That's not speakable. It's a syntax-dense, whitespace-dependent error format. TTS will read it character by character, including the tildes.

But more insidious: a lot of agent output that looks like structured data to a human eye is actually gibberish tokens to a TTS engine. Git commit SHAs (a3f9b2c1d4e5), UUIDs (f47ac10b-58cc-4372-a567-0e02b2c3d479), base64 blobs, hex color codes, diff hunk headers (@@ -23,7 +28,4 @@), ls -l permission triplets — these all slip through regex classifiers because they look like "output" but sound like keyboard mashing.

The Two-Stage Filter

The solution is two gates in sequence:

Gate 1: Should we speak this event at all? This is the ContentRouter. For structured signals — test counts, error totals, build success/failure, final agent answers — the answer is deterministic.

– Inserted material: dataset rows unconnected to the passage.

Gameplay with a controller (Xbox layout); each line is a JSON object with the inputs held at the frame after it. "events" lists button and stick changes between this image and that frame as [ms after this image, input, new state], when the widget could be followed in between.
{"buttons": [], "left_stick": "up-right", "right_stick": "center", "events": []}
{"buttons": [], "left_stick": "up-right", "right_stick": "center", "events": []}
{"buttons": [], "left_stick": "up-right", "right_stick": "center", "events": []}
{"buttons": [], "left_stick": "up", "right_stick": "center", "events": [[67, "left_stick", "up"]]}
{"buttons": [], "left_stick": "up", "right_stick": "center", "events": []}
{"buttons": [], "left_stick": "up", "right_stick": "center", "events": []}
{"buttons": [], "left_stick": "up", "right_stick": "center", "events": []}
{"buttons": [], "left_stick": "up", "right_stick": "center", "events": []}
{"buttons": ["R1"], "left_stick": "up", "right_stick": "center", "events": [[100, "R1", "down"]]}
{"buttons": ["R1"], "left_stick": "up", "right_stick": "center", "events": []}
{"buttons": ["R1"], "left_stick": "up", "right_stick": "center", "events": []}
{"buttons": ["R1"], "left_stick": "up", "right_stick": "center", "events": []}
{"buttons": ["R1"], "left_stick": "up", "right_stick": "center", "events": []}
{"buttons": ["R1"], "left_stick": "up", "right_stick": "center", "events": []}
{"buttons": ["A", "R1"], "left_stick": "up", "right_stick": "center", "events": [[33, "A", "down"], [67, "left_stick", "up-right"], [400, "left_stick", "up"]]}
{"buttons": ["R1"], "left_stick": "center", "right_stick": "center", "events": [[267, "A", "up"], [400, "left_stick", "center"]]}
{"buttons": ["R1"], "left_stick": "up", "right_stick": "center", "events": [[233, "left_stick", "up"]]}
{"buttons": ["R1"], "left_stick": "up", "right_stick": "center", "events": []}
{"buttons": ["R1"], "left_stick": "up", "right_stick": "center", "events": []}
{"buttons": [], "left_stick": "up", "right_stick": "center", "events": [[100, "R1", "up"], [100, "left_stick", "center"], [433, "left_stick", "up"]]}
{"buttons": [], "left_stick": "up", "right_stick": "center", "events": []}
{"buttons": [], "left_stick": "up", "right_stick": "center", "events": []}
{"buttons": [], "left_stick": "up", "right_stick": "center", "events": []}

The router knows what a test result line looks like (\d+ passed, \d+ failed). It knows a Stop hook event is the agent's final answer and should almost always be spoken. It knows a Read tool invocation is never worth narrating.

For the ambiguous middle — a Bash tool that ran something you can't immediately classify — the router consults a local LLM judge. The judge receives the raw stdout alongside compact context built from signals already on the event: which tool ran, a short target hint (e.g. "ran the tests in test_router"), and whether similar output was recently spoken this session. The verdict must be exactly SPEAK; anything else is treated as SKIP. This means model weirdness degrades to silence, not spoken garbage.

Gate 2: Is the text actually speakable? Even after gate 1 passes, the text gets a speakability check in is_speakable() in daemon/text_utils.py. Several things happen here:

Strip code artifacts: === → =, && → and, != → not equal, => → to. Drop git SHAs (hex strings mixing letters and digits in a run of 7+), UUIDs, base64 blobs, @@...@@ diff hunks, ISO-8601 timestamps, env-var assignment dumps.
Check that the normalized text contains real words. The daemon loads /usr/share/dict/words on macOS; on Linux (where the system dictionary is absent by default) it falls back to a bundled public-domain wordlist (daemon/data/words.txt.gz). A conservative inflectional stemmer handles the fact that most system dictionaries store base forms only — "passed" isn't in the dictionary, but strip -ed and check "pass" is.
Drop text where the real-word ratio is too low, or where a vowelless non-acronym token dominates in a low-real-word context.

The precision metric across roughly 4,500 real speak decisions in my production shadow log — after iterating through nine rounds of filter refinement — reached 0% spoken code-artifact gibberish. Getting there took nine rounds of iteration: early passes got the markup class to zero but were blind to non-markup gibberish (orphan punctuation, non-word tokens from ps output and agent IDs); later rounds addressed those.

Here's a terminal transcript showing the pipeline in action:

# Agent runs: pytest tests/ -v

# [daemon receives PostToolUse event for Bash]
# ContentRouter:
#   tool=Bash, cmd="pytest tests/ -v"
#   → _is_test_command() True
#   → extracts "23 passed, 2 failed" from stdout
#   → context_hint: "test result from the test suite"
#   → should_speak: True, route: test_result
# GenerateStage: synthesize "In the test suite: 23 passed, 2 failed" → /tmp/tts_chunk_482.wav
# PlaybackStage: afplay /tmp/tts_chunk_482.wav

# What you actually hear:
"In the test suite: 23 passed, 2 failed"

# Agent runs: cat package.json | grep '"version"'
# ContentRouter: tool=Bash, short stdout, no test pattern → SKIP (silent)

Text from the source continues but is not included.